======== Selected passage ========

Community banks have been furiously lobbying Congress in recent weeks to extend a program that provides a bigger backstop for certain customer deposits, particularly those of businesses. The Transaction Account Guarantee program, which covers an estimated $1.4 trillion worth of deposits, was created in 2008 during the financial crisis and extended for two years in 2010. It is set to expire at the end of the year.

The small bank lobby argues that without the security of this enhanced guarantee, provided by the Federal Deposit Insurance Corp., businesses will pull their funds and put them in what may be considered safer investments, such as money market funds and accounts at large banks, delivering a blow to a community banking industry that is still reeling from the financial crisis.

This argument, however, has yet to gain much traction with key Republican lawmakers even as Democrats have thrown their support behind an extension in recent days.

“I know that we’ve got a lot of community banks up here lobbying us about extending the TAG program, but to me, it’s questionable at best,” Sen. Bob Corker (R-Tenn.), a member of the Banking Committee, told POLITICO. “You know, we do things in times of crisis and then they never go away. … I’m skeptical about an additional governmental guarantee that did not exist prior to the crisis.”

In the House, Financial Services Committee Chairman Spencer Bachus (R-Ala.) has yet to state his position on the issue. Asked whether he supports an extension, Sen. Richard Shelby (R-Ala.), the ranking member of the panel, simply said, “It’s up to Congress.”

The feet dragging over the issue illustrates an awkward political dilemma for the GOP and community banks.

Supporting small banks usually entails advocating for less of a government role in their operations, and community bankers like to portray themselves as small businesses that would do just fine without Washington’s meddling.

Here, however, the support being sought comes down to continuing a de facto government subsidy to the industry.

======== Extracted information ========

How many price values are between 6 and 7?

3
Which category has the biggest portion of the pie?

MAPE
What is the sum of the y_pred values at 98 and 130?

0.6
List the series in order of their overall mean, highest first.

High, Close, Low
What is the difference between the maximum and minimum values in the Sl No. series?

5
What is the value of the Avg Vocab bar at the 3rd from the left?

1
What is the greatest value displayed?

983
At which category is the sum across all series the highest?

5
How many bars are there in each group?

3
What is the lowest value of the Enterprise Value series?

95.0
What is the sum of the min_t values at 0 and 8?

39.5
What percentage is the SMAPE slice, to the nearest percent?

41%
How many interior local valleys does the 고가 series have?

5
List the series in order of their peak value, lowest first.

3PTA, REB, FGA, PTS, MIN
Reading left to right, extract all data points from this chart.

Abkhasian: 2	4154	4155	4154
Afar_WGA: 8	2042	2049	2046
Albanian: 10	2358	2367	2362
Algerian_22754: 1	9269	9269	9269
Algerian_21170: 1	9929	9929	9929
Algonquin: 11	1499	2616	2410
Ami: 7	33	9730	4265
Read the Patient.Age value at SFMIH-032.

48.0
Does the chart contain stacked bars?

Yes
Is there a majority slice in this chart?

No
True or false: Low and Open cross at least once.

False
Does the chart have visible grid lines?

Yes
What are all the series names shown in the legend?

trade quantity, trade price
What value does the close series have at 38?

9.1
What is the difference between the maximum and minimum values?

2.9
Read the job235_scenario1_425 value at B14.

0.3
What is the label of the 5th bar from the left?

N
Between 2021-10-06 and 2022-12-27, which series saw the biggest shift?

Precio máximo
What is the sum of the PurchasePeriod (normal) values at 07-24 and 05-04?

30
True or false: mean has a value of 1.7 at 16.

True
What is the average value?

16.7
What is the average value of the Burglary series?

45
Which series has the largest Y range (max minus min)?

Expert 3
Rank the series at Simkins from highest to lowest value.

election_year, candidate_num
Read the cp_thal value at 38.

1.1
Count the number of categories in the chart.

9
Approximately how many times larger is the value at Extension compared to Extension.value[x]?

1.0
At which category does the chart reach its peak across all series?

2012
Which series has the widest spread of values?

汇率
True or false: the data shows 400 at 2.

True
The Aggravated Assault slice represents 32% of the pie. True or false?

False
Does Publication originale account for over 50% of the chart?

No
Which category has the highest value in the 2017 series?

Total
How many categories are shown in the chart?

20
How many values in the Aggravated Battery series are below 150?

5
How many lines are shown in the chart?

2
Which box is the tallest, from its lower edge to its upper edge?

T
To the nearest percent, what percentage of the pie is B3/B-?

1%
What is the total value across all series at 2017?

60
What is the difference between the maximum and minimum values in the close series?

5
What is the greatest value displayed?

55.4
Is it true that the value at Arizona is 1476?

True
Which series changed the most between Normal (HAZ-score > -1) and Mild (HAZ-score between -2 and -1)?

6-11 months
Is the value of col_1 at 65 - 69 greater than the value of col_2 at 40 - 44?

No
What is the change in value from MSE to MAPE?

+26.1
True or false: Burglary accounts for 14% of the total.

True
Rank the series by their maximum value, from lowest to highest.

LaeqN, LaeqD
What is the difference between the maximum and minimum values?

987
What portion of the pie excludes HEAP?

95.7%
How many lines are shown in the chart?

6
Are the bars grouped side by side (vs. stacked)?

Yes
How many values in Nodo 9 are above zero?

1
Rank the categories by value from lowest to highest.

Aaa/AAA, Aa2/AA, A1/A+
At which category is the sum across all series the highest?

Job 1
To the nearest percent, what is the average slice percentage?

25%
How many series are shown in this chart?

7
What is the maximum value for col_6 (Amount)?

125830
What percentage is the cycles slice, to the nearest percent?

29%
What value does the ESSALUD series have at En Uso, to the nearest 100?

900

========

Directive 1: According to the article on the Transaction Account Guarantee program, roughly how much in deposits does the program cover?
Directive 2: From the article on the deposit guarantee program, extract the passage starting at "Supporting small banks" and ending at "without Washington’s meddling.".

Your response 1: An estimated $1.4 trillion.

Your response 2:
Supporting small banks usually entails advocating for less of a government role in their operations, and community bankers like to portray themselves as small businesses that would do just fine without Washington’s meddling.